I did a five-part series on programming over at Dragondoor. All five parts seem hard to find, so here they are for you.
“The problem with programming is simple: the word ‘program’ is sitting right there to start off the word ‘programming.’ And, programs are the problem.
“It’s not an unusual week when someone emails me asking for a ‘program.’ It’s not unlike a patient calling a doctor and asking for medicine. There seems to be a logical follow-up, question:
“‘Um, for what?’
“There are a million programs out there in books, magazines and the internet. A typical bodybuilding magazine will provide about a dozen conflicting and complicated programs guaranteed to terrorize your triceps, pound your pectorals, and blitz your biceps.
“There are programs for fat loss, muscle gain, and athletic peaking. I imagine they are all good and work perfectly as written. Sadly, few people ever follow a program for more than a few workouts. Few of us ever actually FINISH programs. So, when it comes to actually following programs, we end up with dozens of starts and misfires—and miss the big picture.”
Fasting and exercise are a pretty good thing to consider. It might even cause some relief to some issues.
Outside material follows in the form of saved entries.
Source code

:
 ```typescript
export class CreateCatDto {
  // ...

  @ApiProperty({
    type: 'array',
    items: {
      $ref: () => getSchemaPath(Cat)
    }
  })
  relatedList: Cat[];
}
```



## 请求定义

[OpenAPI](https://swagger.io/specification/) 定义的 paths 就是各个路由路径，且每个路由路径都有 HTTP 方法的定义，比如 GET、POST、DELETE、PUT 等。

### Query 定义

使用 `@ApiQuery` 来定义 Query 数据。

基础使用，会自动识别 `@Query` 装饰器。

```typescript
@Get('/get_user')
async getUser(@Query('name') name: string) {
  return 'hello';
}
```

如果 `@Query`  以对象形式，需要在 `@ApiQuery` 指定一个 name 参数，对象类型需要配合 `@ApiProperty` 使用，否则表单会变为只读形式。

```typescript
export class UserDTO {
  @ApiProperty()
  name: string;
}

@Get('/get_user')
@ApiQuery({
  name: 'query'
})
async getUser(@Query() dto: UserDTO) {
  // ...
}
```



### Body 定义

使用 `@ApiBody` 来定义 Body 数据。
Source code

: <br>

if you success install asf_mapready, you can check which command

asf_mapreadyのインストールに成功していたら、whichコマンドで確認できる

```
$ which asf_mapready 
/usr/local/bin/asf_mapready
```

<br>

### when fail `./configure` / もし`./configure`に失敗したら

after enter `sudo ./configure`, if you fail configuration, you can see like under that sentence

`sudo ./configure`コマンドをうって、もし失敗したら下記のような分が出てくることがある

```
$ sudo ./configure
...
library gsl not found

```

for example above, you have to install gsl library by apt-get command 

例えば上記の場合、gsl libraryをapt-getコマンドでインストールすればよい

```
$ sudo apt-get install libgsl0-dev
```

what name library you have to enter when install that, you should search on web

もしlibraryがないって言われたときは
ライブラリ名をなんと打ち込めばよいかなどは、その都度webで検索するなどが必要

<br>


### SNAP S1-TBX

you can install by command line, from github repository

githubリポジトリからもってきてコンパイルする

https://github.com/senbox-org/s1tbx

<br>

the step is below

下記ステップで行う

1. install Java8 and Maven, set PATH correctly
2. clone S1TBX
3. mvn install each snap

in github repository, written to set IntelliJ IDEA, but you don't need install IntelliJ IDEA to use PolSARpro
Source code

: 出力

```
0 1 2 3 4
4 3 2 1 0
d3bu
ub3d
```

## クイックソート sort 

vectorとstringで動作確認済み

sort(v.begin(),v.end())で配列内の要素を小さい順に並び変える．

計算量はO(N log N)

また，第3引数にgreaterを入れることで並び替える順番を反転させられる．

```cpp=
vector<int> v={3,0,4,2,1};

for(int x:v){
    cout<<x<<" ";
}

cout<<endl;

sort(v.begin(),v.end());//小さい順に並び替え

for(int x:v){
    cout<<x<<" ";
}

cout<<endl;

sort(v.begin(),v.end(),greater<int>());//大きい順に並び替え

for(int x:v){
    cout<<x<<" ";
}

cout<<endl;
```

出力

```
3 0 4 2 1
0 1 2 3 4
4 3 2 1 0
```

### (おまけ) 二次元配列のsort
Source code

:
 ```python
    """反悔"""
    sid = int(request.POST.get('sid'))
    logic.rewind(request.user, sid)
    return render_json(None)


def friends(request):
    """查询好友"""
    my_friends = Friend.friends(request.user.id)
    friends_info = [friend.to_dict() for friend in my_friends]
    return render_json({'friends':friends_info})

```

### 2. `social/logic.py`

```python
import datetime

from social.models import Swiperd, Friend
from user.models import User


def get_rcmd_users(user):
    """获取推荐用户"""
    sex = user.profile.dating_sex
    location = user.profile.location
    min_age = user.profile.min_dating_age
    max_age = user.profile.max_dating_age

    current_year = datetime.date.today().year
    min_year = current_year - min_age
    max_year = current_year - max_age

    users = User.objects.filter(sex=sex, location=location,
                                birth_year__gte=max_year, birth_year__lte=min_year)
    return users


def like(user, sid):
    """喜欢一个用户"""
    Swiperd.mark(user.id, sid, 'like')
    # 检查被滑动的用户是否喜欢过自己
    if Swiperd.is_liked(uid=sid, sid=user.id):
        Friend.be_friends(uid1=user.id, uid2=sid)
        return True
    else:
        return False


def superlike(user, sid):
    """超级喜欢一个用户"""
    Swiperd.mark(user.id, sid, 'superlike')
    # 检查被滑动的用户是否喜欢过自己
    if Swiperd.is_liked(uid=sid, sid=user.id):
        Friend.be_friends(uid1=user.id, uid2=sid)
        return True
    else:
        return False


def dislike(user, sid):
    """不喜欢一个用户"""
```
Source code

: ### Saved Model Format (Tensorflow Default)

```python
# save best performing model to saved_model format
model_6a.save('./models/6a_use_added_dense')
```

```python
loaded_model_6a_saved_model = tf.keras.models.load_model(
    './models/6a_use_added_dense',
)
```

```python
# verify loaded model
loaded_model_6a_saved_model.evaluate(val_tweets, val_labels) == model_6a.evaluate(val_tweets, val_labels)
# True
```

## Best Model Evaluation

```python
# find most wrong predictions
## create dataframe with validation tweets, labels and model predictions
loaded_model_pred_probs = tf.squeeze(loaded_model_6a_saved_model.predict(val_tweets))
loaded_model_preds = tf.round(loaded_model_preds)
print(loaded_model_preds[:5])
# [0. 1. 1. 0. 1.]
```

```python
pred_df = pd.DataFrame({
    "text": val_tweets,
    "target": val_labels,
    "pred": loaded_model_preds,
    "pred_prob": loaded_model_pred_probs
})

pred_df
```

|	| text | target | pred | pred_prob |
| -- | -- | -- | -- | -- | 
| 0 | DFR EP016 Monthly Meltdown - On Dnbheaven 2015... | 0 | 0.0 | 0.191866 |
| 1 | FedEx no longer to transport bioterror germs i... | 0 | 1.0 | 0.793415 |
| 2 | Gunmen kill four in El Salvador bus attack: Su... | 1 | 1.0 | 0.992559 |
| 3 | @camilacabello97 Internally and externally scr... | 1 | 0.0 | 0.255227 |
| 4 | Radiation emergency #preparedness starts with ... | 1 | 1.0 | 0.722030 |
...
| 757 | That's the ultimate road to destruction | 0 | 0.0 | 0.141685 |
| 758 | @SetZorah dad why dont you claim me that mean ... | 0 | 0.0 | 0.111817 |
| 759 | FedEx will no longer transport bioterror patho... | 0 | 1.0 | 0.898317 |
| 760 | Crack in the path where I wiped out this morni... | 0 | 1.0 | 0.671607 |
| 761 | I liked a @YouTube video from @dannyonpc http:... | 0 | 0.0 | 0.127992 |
This article shows the transformative benefits of fasting.
In the experiments, mice were put on a modified form of the “fasting-mimicking diet”.
It is like the human form of the diet when people spend five days on a low-calorie, low-protein, low-carbohydrate but high unsaturated-fat diet.
It resembles a vegan diet with nuts and soups, but with around 800 to 1,100 calories a day.
Then they have 25 days eating what they want – so overall it mimics periods of feast and famine.
Previous research has suggested it can slow the pace of aging.
But animal experiments showed the diet regenerated a special type of cell in the pancreas called a beta cell.
These are the cells that detect sugar in the blood and release the hormone insulin if it gets too high.